1 Eylül 2012 Cumartesi

Antika eksperiniz görev başında


İhsan Oktay Anar iyi romancı değildir ama bazan iyi minyatürcüdür. Eyüp Can bugünkü başyazısında uzunca bir minyatürünü aktarmış: http://www.radikal.com.tr/Radikal.aspx?aType=RadikalYazar&ArticleID=1098415 . İyi etmiş. Sahne güzel, anlatım yer yer ustaca. Ama aradaki dil ve üslup hataları bana batıyor.
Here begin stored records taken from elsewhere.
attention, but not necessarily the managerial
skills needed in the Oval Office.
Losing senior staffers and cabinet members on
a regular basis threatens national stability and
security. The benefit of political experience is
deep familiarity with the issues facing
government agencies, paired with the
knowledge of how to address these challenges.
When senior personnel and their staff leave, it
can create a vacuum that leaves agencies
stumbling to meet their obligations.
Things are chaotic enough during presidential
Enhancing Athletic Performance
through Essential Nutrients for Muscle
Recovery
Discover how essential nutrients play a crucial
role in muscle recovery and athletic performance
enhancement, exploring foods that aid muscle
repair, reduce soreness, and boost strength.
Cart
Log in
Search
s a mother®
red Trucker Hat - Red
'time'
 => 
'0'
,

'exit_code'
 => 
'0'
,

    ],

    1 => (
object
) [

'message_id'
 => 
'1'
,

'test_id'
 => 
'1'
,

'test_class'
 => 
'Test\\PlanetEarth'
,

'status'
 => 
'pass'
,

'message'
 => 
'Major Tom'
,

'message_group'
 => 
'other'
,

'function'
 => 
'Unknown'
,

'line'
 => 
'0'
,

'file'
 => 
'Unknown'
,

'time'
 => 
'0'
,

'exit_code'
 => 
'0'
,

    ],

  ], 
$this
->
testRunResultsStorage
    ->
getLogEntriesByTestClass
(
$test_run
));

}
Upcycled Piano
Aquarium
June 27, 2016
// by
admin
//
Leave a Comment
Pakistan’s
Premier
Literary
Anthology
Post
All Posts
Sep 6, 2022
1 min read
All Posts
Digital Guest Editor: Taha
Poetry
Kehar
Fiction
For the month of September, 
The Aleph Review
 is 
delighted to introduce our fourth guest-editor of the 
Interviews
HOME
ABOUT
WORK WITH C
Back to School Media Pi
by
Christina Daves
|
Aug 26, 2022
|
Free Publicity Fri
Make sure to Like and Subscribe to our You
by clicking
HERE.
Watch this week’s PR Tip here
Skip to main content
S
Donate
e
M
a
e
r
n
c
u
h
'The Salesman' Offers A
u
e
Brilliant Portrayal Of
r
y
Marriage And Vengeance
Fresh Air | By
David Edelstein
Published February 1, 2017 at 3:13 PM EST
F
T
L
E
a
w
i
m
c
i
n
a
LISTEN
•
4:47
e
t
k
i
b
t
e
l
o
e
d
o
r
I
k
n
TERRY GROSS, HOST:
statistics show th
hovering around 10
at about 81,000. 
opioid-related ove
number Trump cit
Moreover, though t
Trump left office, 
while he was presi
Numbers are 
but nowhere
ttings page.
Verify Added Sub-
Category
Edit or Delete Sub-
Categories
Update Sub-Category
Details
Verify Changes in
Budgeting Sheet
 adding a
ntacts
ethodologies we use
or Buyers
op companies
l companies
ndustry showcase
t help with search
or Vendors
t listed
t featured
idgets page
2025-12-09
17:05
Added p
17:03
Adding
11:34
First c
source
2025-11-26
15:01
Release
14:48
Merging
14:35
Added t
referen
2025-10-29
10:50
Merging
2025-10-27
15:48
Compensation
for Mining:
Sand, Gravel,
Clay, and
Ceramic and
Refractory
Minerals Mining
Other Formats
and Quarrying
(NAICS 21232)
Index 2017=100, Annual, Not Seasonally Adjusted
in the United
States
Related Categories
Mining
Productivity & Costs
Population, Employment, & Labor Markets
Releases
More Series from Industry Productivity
“kullarının akıllarını kullanmalarına kısıtlama getirdiğinden...” Kısıt ve kısıtlama, dil devriminin 1940'lardaki ikinci kuşak ürünlerindendir. Umumi yazı diline 1961-62'den önce girmezler. Arkaizan bir üslup denemesinin yapıldığı metinde, Fatih Sultan Mehmet filminde kol saati takan yeniçeriler kadar sakil duruyor.

“beynelmilel meseleler üzerinde derin bir tefekküre dalmıştı...” Beynelmilel buram buram dönem kokan bir kelimedir, ama burada dönem yanlış. 1930'dan eski örneğini ben bulamadım, ama sanırım I. Dünya Savaşı civarında, 1910'larda icat edilmiş olmalı, post-Osmanlı neo-Osmanlıcası. 1950'lerde zirve yaptı, 1970'lere doğru söndü, kendisini icat eden kuşakla birlikte öldü. Sultan Abdülhamid hayatının son demlerinde gazetelerde böyle bir kelime görmüşse kaşını kaldırıp lahavle çekmiştir zannımca.

“peklik denilen bela-yı muazzamadan mustarip...” Bela nakıs fiilin fe'l masdarıdır, o yüzden müennes değil müzekkerdir. Bela-yı muazzama olmaz, bela-yı muazzam olur. Daha basitçe şöyle diyelim, uzun â ile biten Arapça ismin dişil olması vaki değildir. Gremeri bilmesen de kulak dolgunluğuyla aşağı yukarı bilmen gerekir sanırım.

Kıssadan hisse: Kasacaksan dikkatli kasacaksın, hata yapmayacaksın.